Jean-Luc Godard did to cinema what rock and roll did to music – he broke the instruments

by time news

Jean-Luc Godard, who passed away today (Tuesday) at the age of 91, was one of the filmmakers the world most misunderstood, at least in recent decades, when his name became more famous than his films.

He was thought to make remote and esoteric films, but in fact his first films were huge international hits. He was thought to be a radical creator, whose films actually influenced the entire cinema and redefined what mainstream is. He was thought to be serious, but in fact quite a few of his films presented him as a creator with a wonderful and anarchic sense of humor. He was called a “French New Wave” man, but in fact he was Swiss.

For almost 50 years now, Godard the man has done everything to thwart Godard the director, when he chose to cut himself off from the world, turn his back on the film industry and choose radical political positions. Even his friends didn’t stay around, as Anies Verda proved in the scene that ends her film “People and Names”, when she arrives at Godard’s house, sees that he is home, but he does not open the door for her. It is hoped that now, with his death, the cinematographers and movie channels will pay tribute to his memory and it will finally be possible to remember the great moments of the director who changed the face of cinema. And he was one of my favorite directors of all time.

“Until the Breath Brides”, his debut film from 1959, was a huge hit all over the world, including Israel. Godard did to cinema what rock and roll did to music four years earlier: he broke all the instruments, smashed the rules, and showed that a film could be made with zero money and maximum groove. Godard came to the cinema with an admiration for the low-budget American films, made on the fringes of Hollywood, and with a loathing for the bourgeois French cinema that was presented around him. He created a film that admires America and mocks France and along the way breaks everything that the film teachers taught about editing, shooting and acting.

From that moment, a generation of viewers and creators realized that it was impossible to make movies like before. All Hollywood cinema of the sixties and seventies is a direct influence of Godard: Coppola, Scorsese, Arthur Penn, Warren Beatty, Robert Altman, Dennis Hopper. Godard created his films inspired by Brecht, by making films that are self-aware, alienated and break the fourth wall and address the audience directly, and everyone who came after him has already made their films inspired by Godard: from Hal Hartley to Nadav Lapid, from Tarantino to Steven Soderbergh, from Peter Greenaway to Laos Carax , from Wang Kar Wei to Amos Gitai – Godard’s influence remains present in the culture of popular and high-quality cinema to this day, thanks to his fans and followers.

Godard, who taught the world to simply take an old camera and go shoot in the street even without lighting or sound, was actually a great esthetician.

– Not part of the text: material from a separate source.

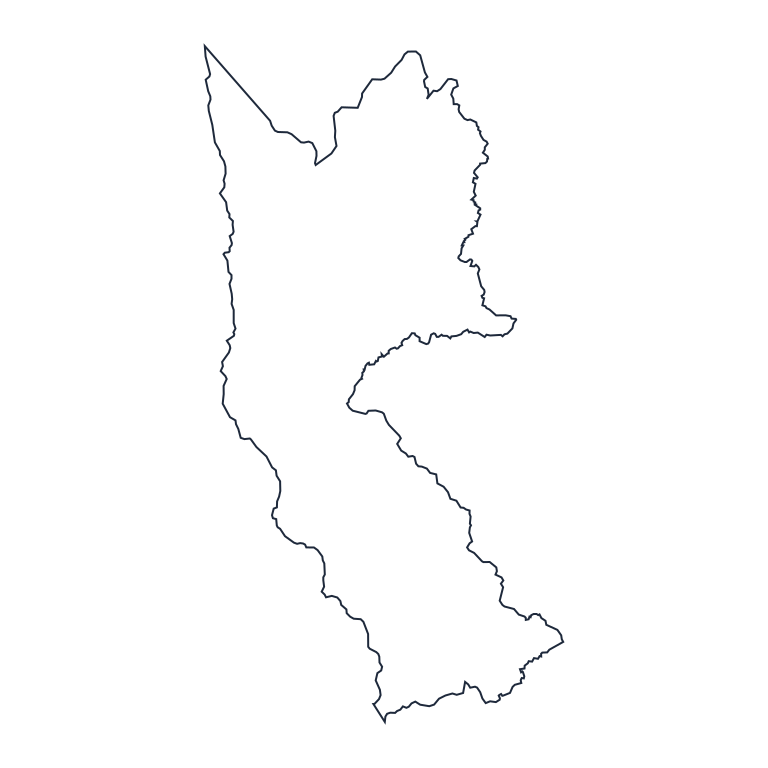 outline of Belmira, Antioquia, Colombia
{"feature_id": "7082276B19513801384430", "entity_name": "Belmira", "entity_type": "district", "adm_level": 2, "iso_a3": "COL", "parent_name": "Colombia", "parent_adm1": "Antioquia", "projection": "albers", "projection_center": [-75.634, 6.646], "detail": "fine", "context": "isolated", "style": "outline", "palette": "slate", "viewbox_px": 768, "rotation_deg": 0, "n_neighbors": 0, "source": "geoboundaries", "source_scale": "gbopen_adm2", "svg_char_len": 6089}
<svg xmlns="http://www.w3.org/2000/svg" viewBox="0 0 768 768"><path d="M373.4,704.0L384.8,721.9L385.4,716.6L387.1,713.8L390.2,712.7L395.1,712.9L397.1,711.0L400.3,709.7L402.9,706.4L406.4,707.8L408.8,706.7L411.5,703.4L415.3,701.6L420.2,704.7L429.3,706.2L434.1,704.6L439.0,698.7L445.4,695.5L452.4,693.5L456.7,694.8L463.1,693.0L465.1,681.9L468.2,684.4L470.2,687.7L475.0,686.7L477.1,687.6L480.2,692.2L482.4,698.5L485.7,703.1L490.1,701.3L495.9,702.1L499.7,699.7L499.9,698.2L498.7,695.6L499.3,695.0L501.1,694.0L502.3,695.8L503.2,695.6L510.0,692.9L512.6,686.9L514.8,684.8L521.3,683.0L520.7,680.4L521.4,678.6L521.8,678.0L523.8,678.4L524.3,676.3L522.9,672.0L522.3,671.4L521.1,672.3L520.0,669.2L524.5,668.5L524.7,665.6L527.8,663.3L528.7,661.2L532.1,661.6L534.0,658.1L538.0,658.8L539.6,656.1L541.2,656.5L541.1,653.8L542.3,652.6L547.2,652.4L549.3,649.7L563.2,641.9L561.8,639.3L561.2,635.3L557.4,629.9L546.3,624.8L545.5,620.8L541.4,618.1L539.5,614.4L538.2,615.1L536.6,614.0L533.6,614.0L531.2,615.2L530.6,617.2L529.5,616.6L528.6,619.3L525.8,619.9L525.7,617.7L524.5,616.5L518.8,614.6L514.0,609.0L504.5,606.5L502.4,604.9L499.7,600.7L503.1,587.2L500.9,583.7L503.3,580.5L501.5,577.4L495.5,574.6L496.9,571.2L496.3,567.4L489.7,562.0L483.4,562.1L482.0,561.3L474.1,552.9L469.0,550.3L467.1,547.4L469.6,543.3L472.1,541.5L469.2,532.9L469.9,527.3L471.0,525.3L469.9,523.7L470.6,516.5L469.5,513.8L469.6,510.5L466.0,509.5L463.6,507.8L460.6,507.5L456.4,500.7L450.4,498.8L448.0,492.2L443.6,486.7L437.4,483.4L436.2,474.4L430.1,472.9L426.9,468.6L421.8,466.6L418.4,466.3L416.1,463.7L414.5,457.0L412.6,456.0L408.3,456.7L405.9,453.5L401.2,450.6L397.2,443.9L400.8,438.3L399.3,435.7L388.9,424.9L386.3,420.6L383.8,413.7L382.0,412.3L375.7,410.5L368.4,410.8L366.6,413.5L365.4,413.9L352.7,410.7L349.3,407.7L347.0,403.5L348.7,402.1L348.9,399.3L353.0,394.1L354.6,390.2L354.7,386.2L360.0,379.7L362.0,378.8L361.4,378.0L362.5,375.0L362.3,372.8L363.9,371.4L363.7,369.5L364.6,369.7L365.5,365.9L367.5,363.4L368.9,362.7L369.3,364.8L374.2,364.3L375.9,360.9L376.7,361.5L377.8,361.0L378.5,357.4L382.0,356.5L381.7,354.2L383.9,356.7L387.5,353.5L388.7,353.4L388.7,350.8L390.8,349.0L395.0,347.5L396.6,348.7L397.9,348.4L400.0,346.1L402.2,345.2L401.5,342.9L402.5,341.1L404.6,339.1L407.0,338.9L408.9,337.5L411.9,333.2L414.7,333.4L415.4,335.2L419.6,337.7L419.6,341.2L426.3,344.1L428.1,343.6L429.1,342.2L431.1,334.7L433.7,333.3L435.2,333.9L436.8,336.9L438.5,336.9L441.6,334.7L442.9,335.8L447.1,335.9L450.3,338.4L451.4,336.4L456.5,335.9L461.2,334.2L463.2,331.8L467.5,329.6L469.1,332.4L470.3,331.6L473.7,333.0L477.8,332.6L484.7,337.0L486.5,334.7L490.2,335.5L500.9,334.9L502.6,336.3L504.5,334.3L507.4,333.6L512.4,328.4L513.5,323.4L516.2,319.8L515.8,318.9L511.6,318.6L510.5,316.2L505.6,315.3L496.1,315.4L489.5,309.5L486.5,308.1L485.5,306.3L482.4,305.3L484.1,298.3L482.4,297.8L481.6,295.9L483.7,294.6L484.6,292.0L484.2,289.9L481.2,286.3L477.8,273.4L479.4,269.4L478.3,267.0L476.0,264.8L474.3,266.4L470.5,266.0L472.3,260.9L471.4,259.6L470.0,259.4L466.5,262.0L464.7,262.0L460.5,260.3L458.3,258.0L458.7,256.4L461.0,253.9L461.6,248.3L463.3,245.5L461.8,245.4L463.3,242.3L464.3,242.2L463.9,241.1L465.3,239.8L464.7,238.9L468.4,236.8L468.5,235.2L473.0,233.7L471.3,229.2L475.4,226.1L476.9,226.2L477.4,222.0L476.6,221.4L477.4,221.4L480.5,214.6L477.9,213.0L478.6,210.4L480.2,209.6L480.2,208.3L475.2,205.0L476.0,204.3L474.6,203.7L475.2,202.4L473.6,201.6L473.6,200.2L471.4,199.6L475.7,195.6L473.8,191.8L475.5,183.8L472.9,182.3L473.8,178.0L476.9,178.6L477.7,177.3L474.0,172.9L474.6,170.5L480.1,164.8L480.1,163.6L485.4,163.1L487.0,161.5L487.3,158.8L488.1,158.6L487.7,156.5L482.9,152.7L484.8,149.8L484.8,147.3L487.7,143.7L486.6,141.6L483.5,139.9L480.9,135.8L479.9,133.1L480.5,131.5L478.1,129.7L478.5,127.2L476.9,125.9L476.3,122.4L470.3,119.5L467.5,120.1L464.4,118.7L459.2,112.0L458.6,109.3L459.3,105.4L457.1,104.1L453.7,104.1L453.3,98.6L451.2,94.6L453.4,88.4L457.8,86.0L456.5,80.5L451.3,79.0L448.1,79.2L440.4,89.1L437.1,91.2L433.5,90.7L426.9,98.9L428.6,94.8L427.7,88.5L425.2,87.0L424.0,81.3L424.2,79.9L427.4,76.9L424.9,72.4L420.2,55.3L415.9,51.5L407.9,51.6L404.5,54.4L401.6,59.9L395.1,66.5L391.2,72.7L384.5,78.7L381.0,79.6L372.2,79.3L362.1,93.5L362.0,97.0L357.7,107.8L341.6,107.3L337.7,111.7L334.8,112.8L333.6,115.9L335.3,130.8L334.9,137.1L336.5,146.0L331.4,153.5L315.7,165.0L315.0,163.1L316.5,155.9L316.4,151.2L312.3,143.1L308.6,141.6L304.0,142.6L301.0,142.3L291.6,134.2L287.4,132.3L277.9,132.0L274.9,130.6L271.7,125.7L270.1,120.8L204.8,46.1L205.6,56.6L210.1,74.1L209.4,76.5L205.7,79.7L208.2,91.2L210.3,96.3L210.5,99.6L208.3,105.4L208.8,110.9L212.3,124.9L214.9,142.4L219.8,151.0L220.0,155.0L224.0,161.3L225.4,166.5L225.6,173.7L223.6,180.3L224.6,183.7L224.3,187.3L219.9,193.4L226.1,202.2L227.2,210.6L229.5,214.1L229.3,217.5L232.9,221.0L232.6,224.8L233.6,231.7L232.7,233.9L229.7,236.1L231.9,243.1L231.6,245.1L229.5,247.7L229.7,251.2L228.7,252.2L224.8,252.7L223.5,254.2L227.4,260.6L228.5,271.9L231.5,275.1L231.5,278.8L229.5,283.9L231.7,293.7L232.2,299.2L231.6,303.9L233.7,309.9L233.7,323.1L235.5,328.6L233.4,332.4L234.3,334.1L233.9,335.8L226.8,340.7L229.7,345.2L230.3,348.1L228.9,352.5L222.1,362.0L222.9,366.2L220.7,371.1L225.4,376.1L226.7,379.0L223.6,385.9L223.7,394.1L222.7,403.7L230.0,417.2L235.5,420.4L236.0,424.2L238.3,428.9L240.7,437.8L244.4,439.1L249.8,438.5L250.9,439.4L256.4,447.0L266.5,456.5L272.1,467.4L275.9,470.3L276.6,475.7L280.1,481.3L280.3,491.0L279.1,496.6L277.1,501.4L276.9,507.4L273.7,508.6L272.0,515.2L272.9,518.2L276.2,519.1L276.8,525.5L277.7,527.3L280.1,528.8L285.0,536.2L294.0,542.7L297.1,543.8L300.2,543.1L303.1,543.5L305.1,544.6L306.3,547.4L314.0,547.5L317.6,550.1L322.3,556.5L322.8,560.4L324.3,563.4L324.8,574.5L323.3,577.3L323.3,580.2L324.1,586.7L321.7,591.7L324.7,594.6L326.0,597.3L331.8,595.9L337.3,597.5L340.4,601.1L341.2,604.9L346.4,609.4L346.7,613.2L350.2,616.7L353.7,618.7L360.7,619.2L363.4,621.8L368.1,634.0L368.2,646.8L369.7,648.7L376.3,652.1L378.3,654.0L379.3,656.7L379.5,662.5L382.1,666.7L381.2,670.5L377.4,673.1L375.7,680.4L379.9,689.8L380.6,695.1L379.0,699.1L374.5,703.9L373.4,704.0Z" fill="none" stroke="#1e293b" stroke-width="2"/></svg>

His collaborations with the great photographer Raoul Coutard created some of the most beautiful and quoted shots and frames in the history of cinema – starring Jean-Paul Belmondo, Jean Seberg, Brigitte Bardot or Anna Karina.

Godard, who was in fact the first postmodern director, showed that great films depend on great films made before them. His films carry a feeling of great admiration alongside the act of smashing idols. He treated the classics with humor and disrespect and seriousness, and tried to change the world’s consciousness through cinema – the status of women, gentrification, exploitation and commercialization – from film to film, his works became more and more loaded with political messages, which would finally explode in the student protest of May 1968, in which Godard was one of the participants (he exploded the Cannes Film Festival of that year).

After 1968, Godard took his cinematic extremism and applied it to his life, when he underwent political radicalization and began to support extreme groups – from the Maoist Party, through the Vietcong to the PLO – that worked against bourgeoisie, capitalism and colonialism. America, whose films he so admired, became his great political enemy His films became stilted, lacking a sense of humor, and he turned his back on his closest friends from the days of the magazine “The Cinema Notebooks”. From the 1980s he tried to make comebacks every few years, while closing himself off from the audience and the media (he even directed a film produced by Menachem Golan). His last films were intellectual and complicated, and sometimes looked more like film essays than actual motion pictures, and yet they were always fascinating, challenging, infuriating, and crackingly clever. Occasionally he came back with successful feature films, which didn’t get enough recognition in real time, mostly because Godard didn’t cooperate With no one, not the industry, not the festivals, not the media, and it seems he prefers to boycott the whole world.

But he had one superpower: longevity. All his friends from the New Wave days died one after the other – Truffaut, Chevrolet, Rivet, Rene, Varda. Godard was the last man left. Spawn, in his home in Switzerland, does not open the door to anyone, waiting to fulfill in his life the dream that director Jean-Pierre Melville says in “To the Bride of Breath”: “My ambition is to become immortal, and then die.”